(Extracted page text data)
__________________________________________________
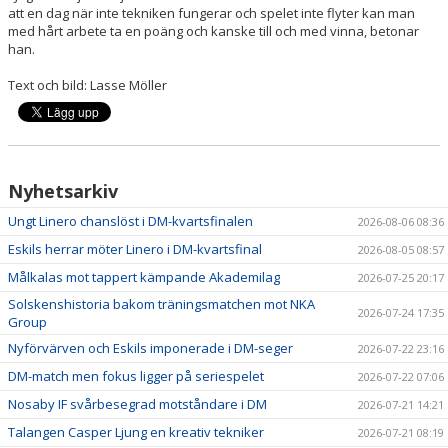
att en dag när inte tekniken fungerar och spelet inte flyter kan man
med hårt arbete ta en poäng och kanske till och med vinna, betonar
han.
Text och bild: Lasse Möller
Nyhetsarkiv
Ungt Linero chanslöst i DM-kvartsfinalen
2026-08-06 08:36
Eskils herrar möter Linero i DM-kvartsfinal
2026-08-05 08:57
Målkalas mot tappert kämpande Akademilag
2026-07-25 20:17
Solskenshistoria bakom träningsmatchen mot NKA
2026-07-24 17:35
Group
Nyförvärven och Eskils imponerade i DM-seger
2026-07-22 23:16
DM-match men fokus ligger på seriespelet
2026-07-22 07:06
Nosaby IF svårbesegrad motståndare i DM
2026-07-21 14:21
Talangen Casper Ljung en kreativ tekniker
2026-07-21 08:19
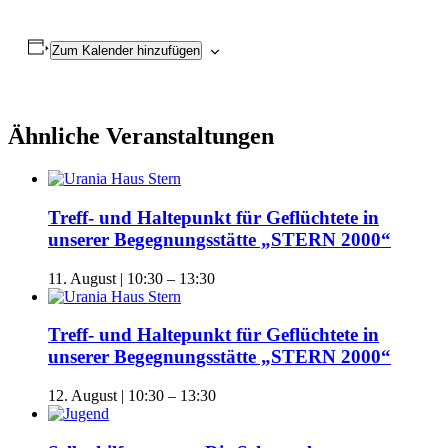
Zum Kalender hinzufügen
Ähnliche Veranstaltungen
Treff- und Haltepunkt für Geflüchtete in
unserer Begegnungsstätte „STERN 2000“
11. August | 10:30
–
13:30
Treff- und Haltepunkt für Geflüchtete in
unserer Begegnungsstätte „STERN 2000“
12. August | 10:30
–
13:30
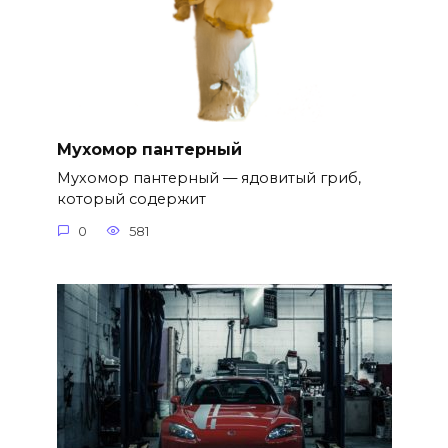
Мухомор пантерный
Мухомор пантерный — ядовитый гриб,
который содержит
0
581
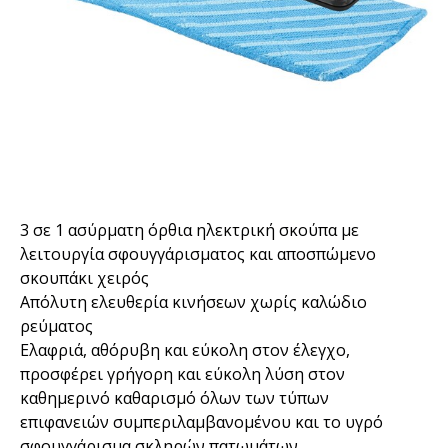
3 σε 1 ασύρματη όρθια ηλεκτρική σκούπα με
λειτουργία σφουγγάρισματος και αποσπώμενο
σκουπάκι χειρός
Απόλυτη ελευθερία κινήσεων χωρίς καλώδιο
ρεύματος
Ελαφριά, αθόρυβη και εύκολη στον έλεγχο,
προσφέρει γρήγορη και εύκολη λύση στον
καθημερινό καθαρισμό όλων των τύπων
επιφανειών συμπεριλαμβανομένου και το υγρό
σφουγγάρισμα σκληρών πατωμάτων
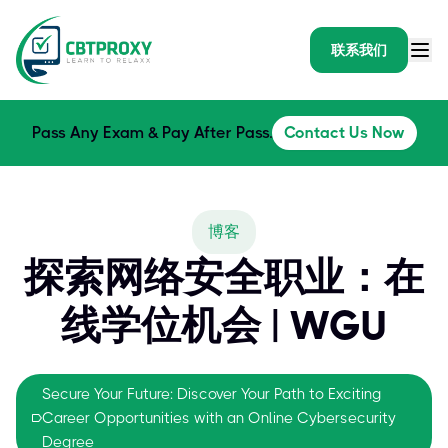
联系我们
Pass Any Exam & Pay After Pass.
Contact Us Now
博客
探索网络安全职业：在
线学位机会 | WGU
Secure Your Future: Discover Your Path to Exciting
Career Opportunities with an Online Cybersecurity
Degree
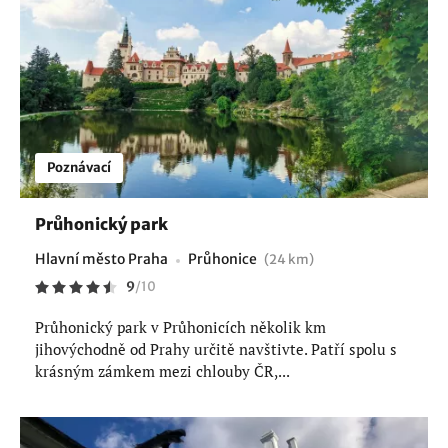
Poznávací
Průhonický park
Hlavní město Praha
Průhonice
(24 km)
9
/
10
Průhonický park v Průhonicích několik km
jihovýchodně od Prahy určitě navštivte. Patří spolu s
krásným zámkem mezi chlouby ČR,...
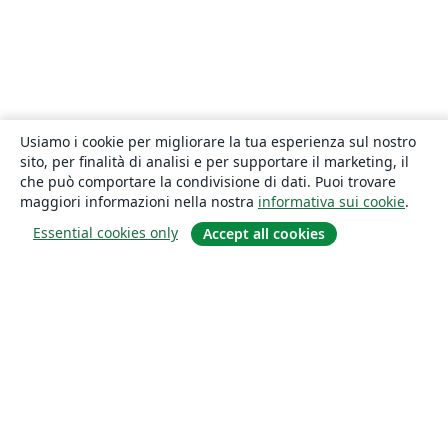
Usiamo i cookie per migliorare la tua esperienza sul nostro
sito, per finalità di analisi e per supportare il marketing, il
che può comportare la condivisione di dati. Puoi trovare
maggiori informazioni nella nostra
informativa sui cookie
.
Essential cookies only
Accept all cookies
About
About us
Careers
Blog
__________________________________________________
# TASK INSTRUCTIONS
Omitting the images, output each record precisely as written.

# EXERCISE SOLUTION
att en dag när inte tekniken fungerar och spelet inte flyter kan man
med hårt arbete ta en poäng och kanske till och med vinna, betonar
han.
Text och bild: Lasse Möller
Nyhetsarkiv
Ungt Linero chanslöst i DM-kvartsfinalen
2026-08-06 08:36
Eskils herrar möter Linero i DM-kvartsfinal
2026-08-05 08:57
Målkalas mot tappert kämpande Akademilag
2026-07-25 20:17
Solskenshistoria bakom träningsmatchen mot NKA
2026-07-24 17:35
Group
Nyförvärven och Eskils imponerade i DM-seger
2026-07-22 23:16
DM-match men fokus ligger på seriespelet
2026-07-22 07:06
Nosaby IF svårbesegrad motståndare i DM
2026-07-21 14:21
Talangen Casper Ljung en kreativ tekniker
2026-07-21 08:19
Zum Kalender hinzufügen
Ähnliche Veranstaltungen
Treff- und Haltepunkt für Geflüchtete in
unserer Begegnungsstätte „STERN 2000“
11. August | 10:30
–
13:30
Treff- und Haltepunkt für Geflüchtete in
unserer Begegnungsstätte „STERN 2000“
12. August | 10:30
–
13:30
Мухомор пантерный
Мухомор пантерный — ядовитый гриб,
который содержит
0
581
3 σε 1 ασύρματη όρθια ηλεκτρική σκούπα με
λειτουργία σφουγγάρισματος και αποσπώμενο
σκουπάκι χειρός
Απόλυτη ελευθερία κινήσεων χωρίς καλώδιο
ρεύματος
Ελαφριά, αθόρυβη και εύκολη στον έλεγχο,
προσφέρει γρήγορη και εύκολη λύση στον
καθημερινό καθαρισμό όλων των τύπων
επιφανειών συμπεριλαμβανομένου και το υγρό
σφουγγάρισμα σκληρών πατωμάτων
联系我们
Pass Any Exam & Pay After Pass.
Contact Us Now
博客
探索网络安全职业：在
线学位机会 | WGU
Secure Your Future: Discover Your Path to Exciting
Career Opportunities with an Online Cybersecurity
Degree
Poznávací
Průhonický park
Hlavní město Praha
Průhonice
(24 km)
9
/
10
Průhonický park v Průhonicích několik km
jihovýchodně od Prahy určitě navštivte. Patří spolu s
krásným zámkem mezi chlouby ČR,...
Usiamo i cookie per migliorare la tua esperienza sul nostro
sito, per finalità di analisi e per supportare il marketing, il
che può comportare la condivisione di dati. Puoi trovare
maggiori informazioni nella nostra
informativa sui cookie
.
Essential cookies only
Accept all cookies
About
About us
Careers
Blog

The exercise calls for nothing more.